=== EXTRACTED ENTRIES ===
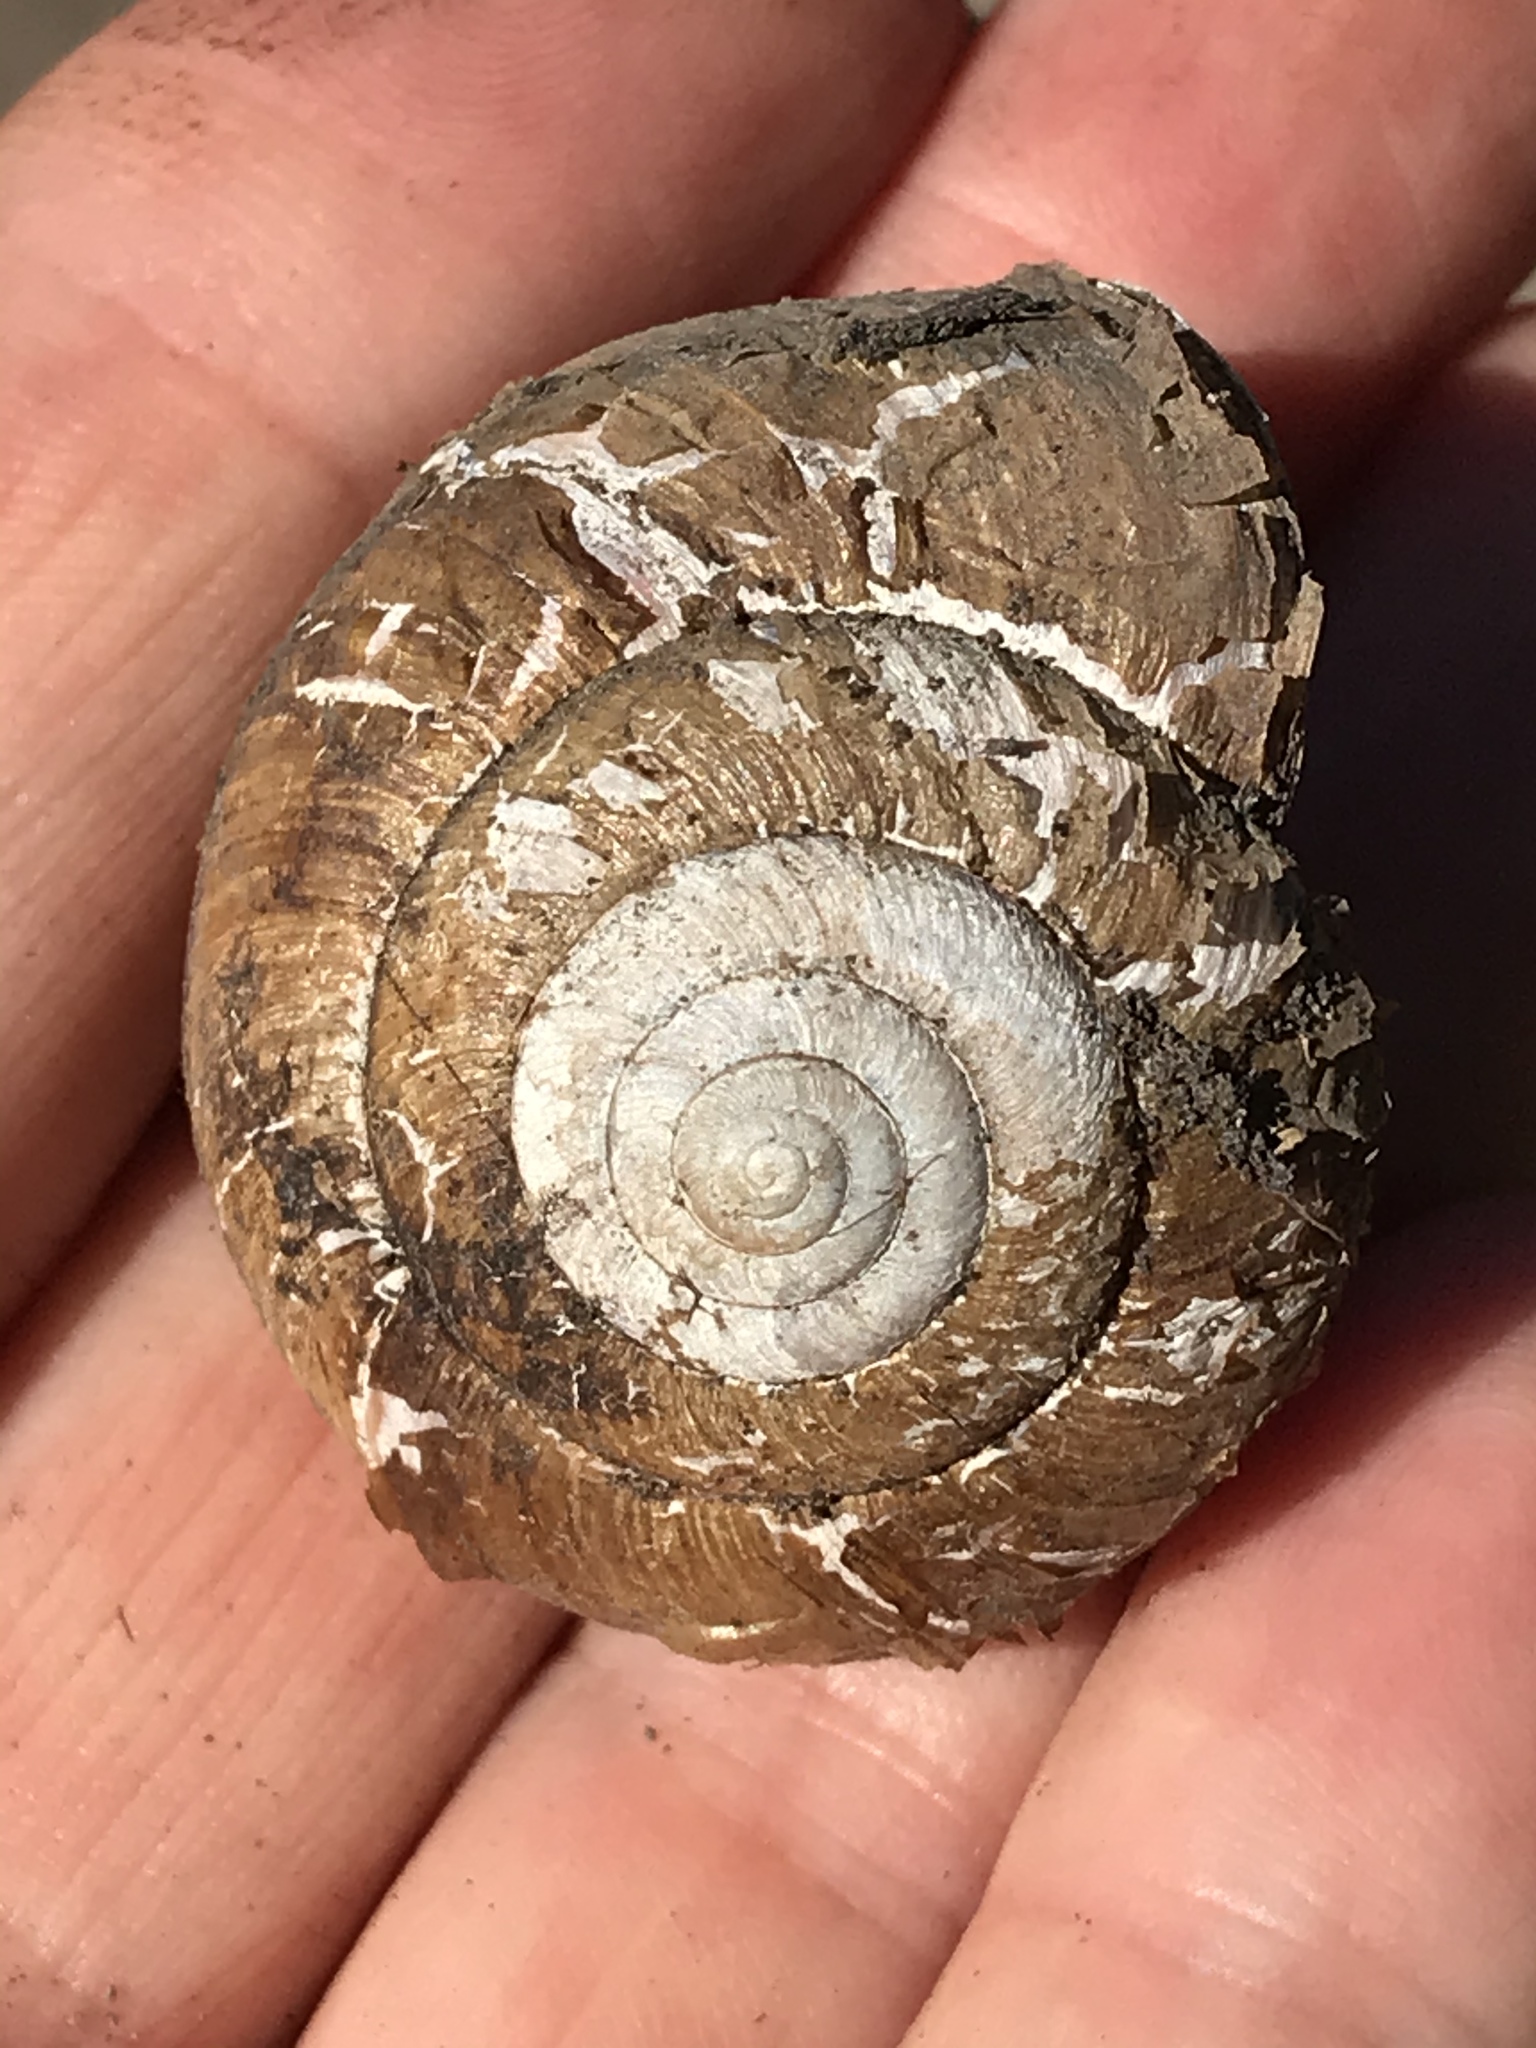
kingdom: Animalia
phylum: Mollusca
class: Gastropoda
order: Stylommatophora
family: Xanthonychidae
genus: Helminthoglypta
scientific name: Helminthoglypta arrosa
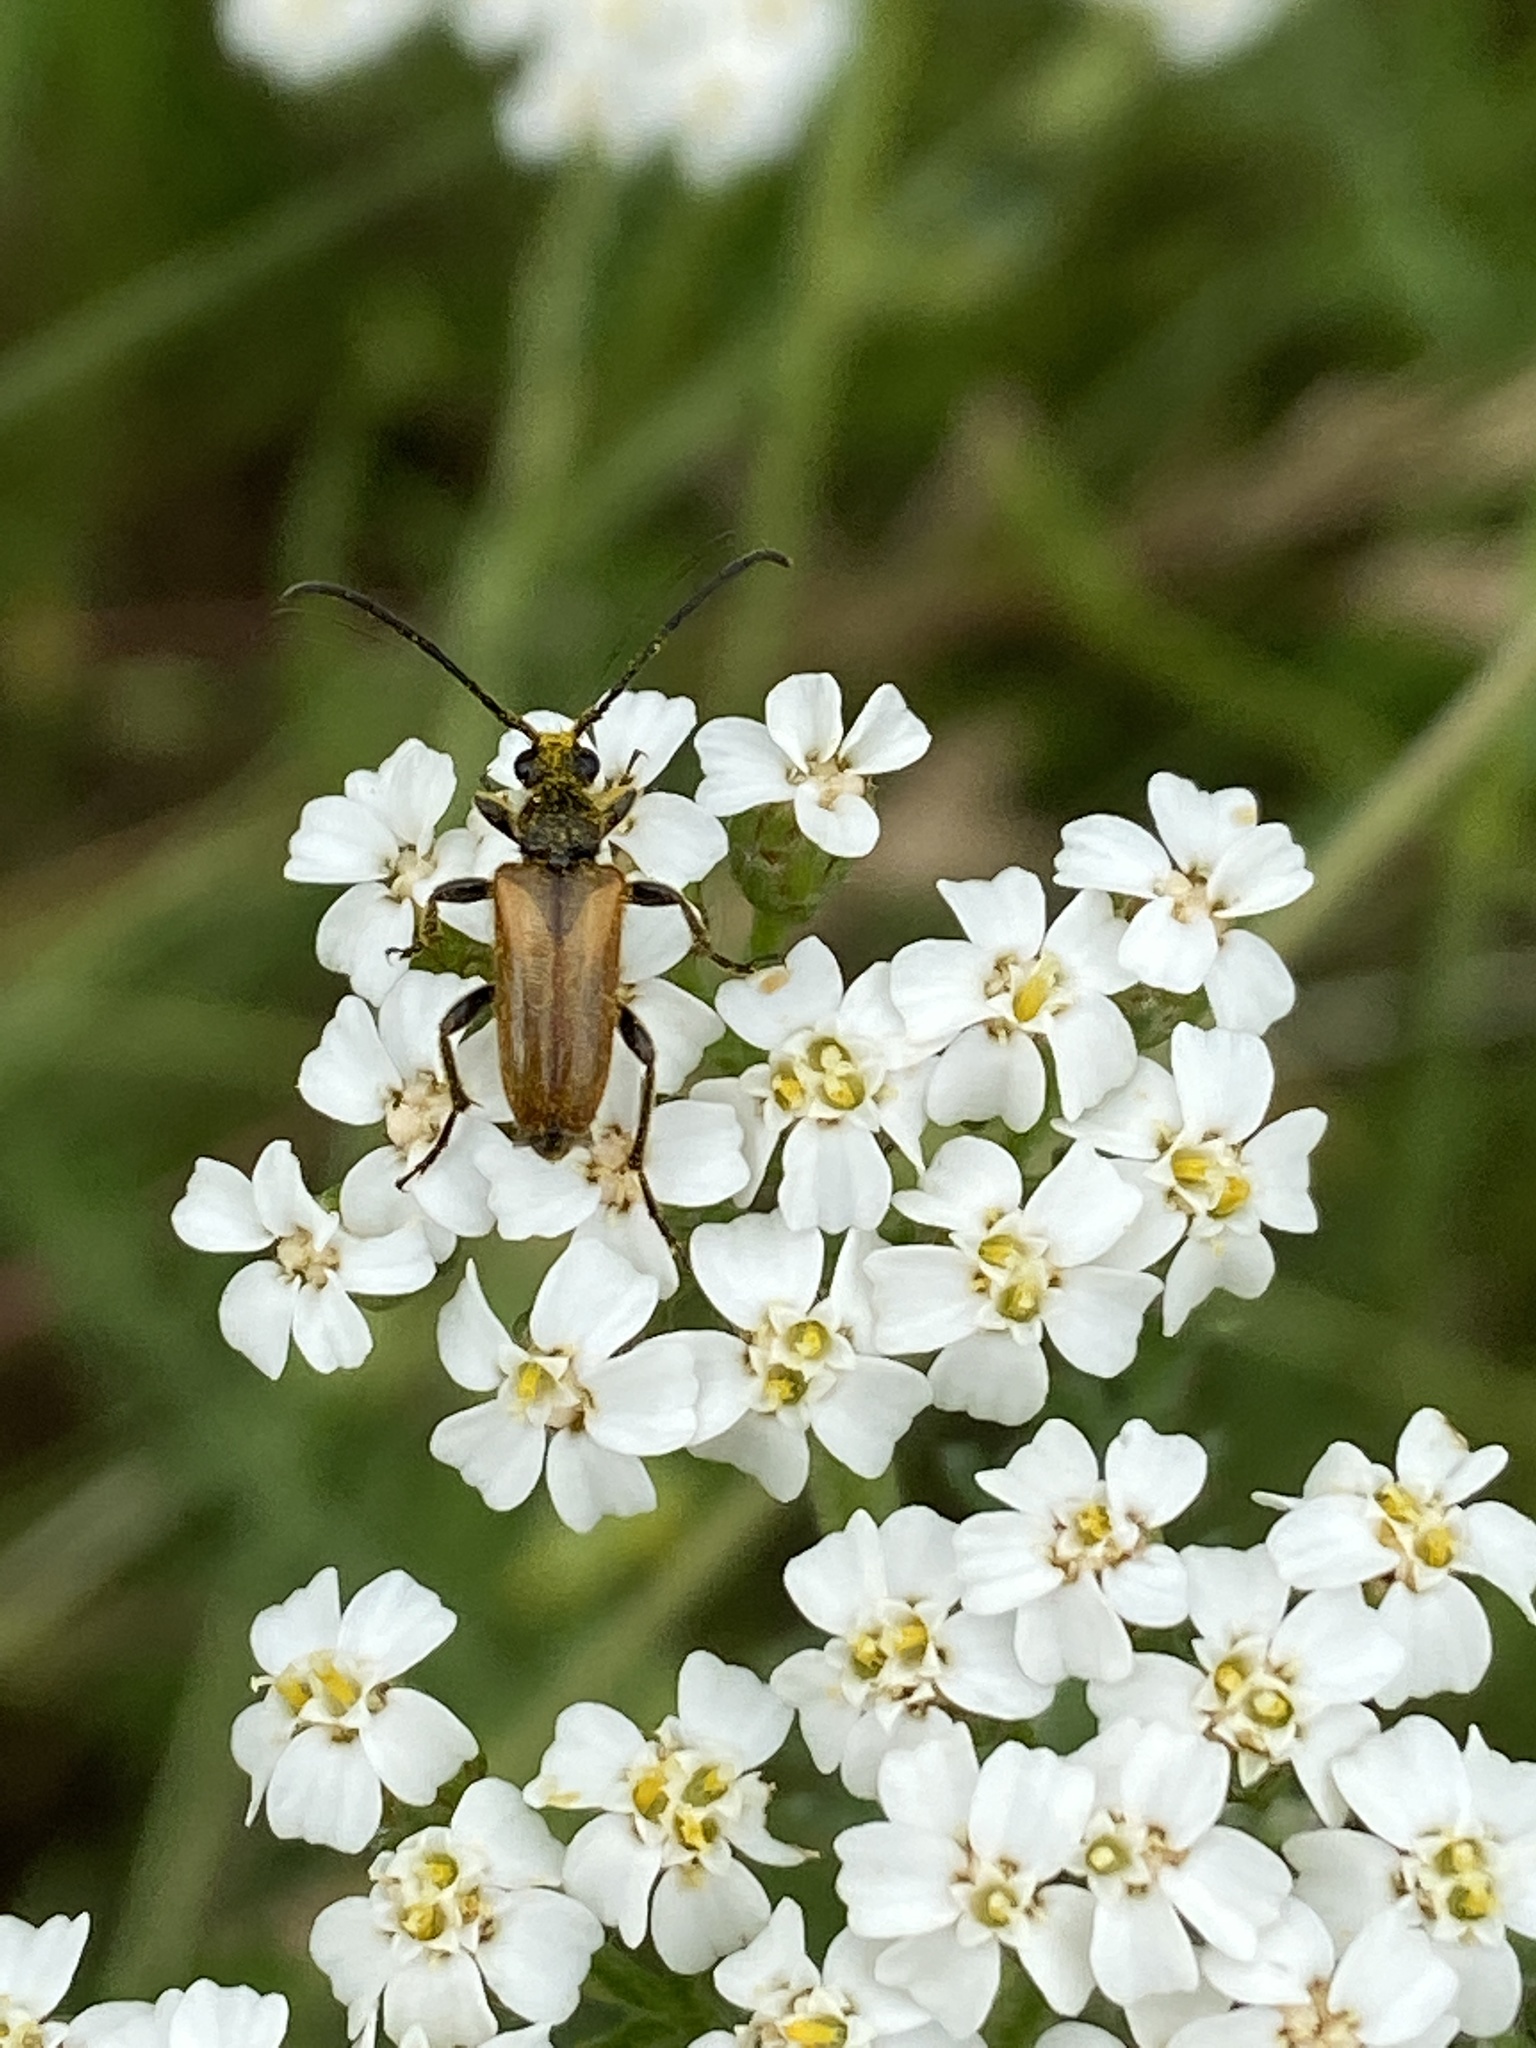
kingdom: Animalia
===
*OBJECTIVE*. Can you recast the lines of all the records above as a numbered list, skipping any blank lines and leaving the pictures out?

*SOLUTION TO THE PROBLEM*.
1. kingdom: Animalia
2. phylum: Mollusca
3. class: Gastropoda
4. order: Stylommatophora
5. family: Xanthonychidae
6. genus: Helminthoglypta
7. scientific name: Helminthoglypta arrosa
8. kingdom: Animalia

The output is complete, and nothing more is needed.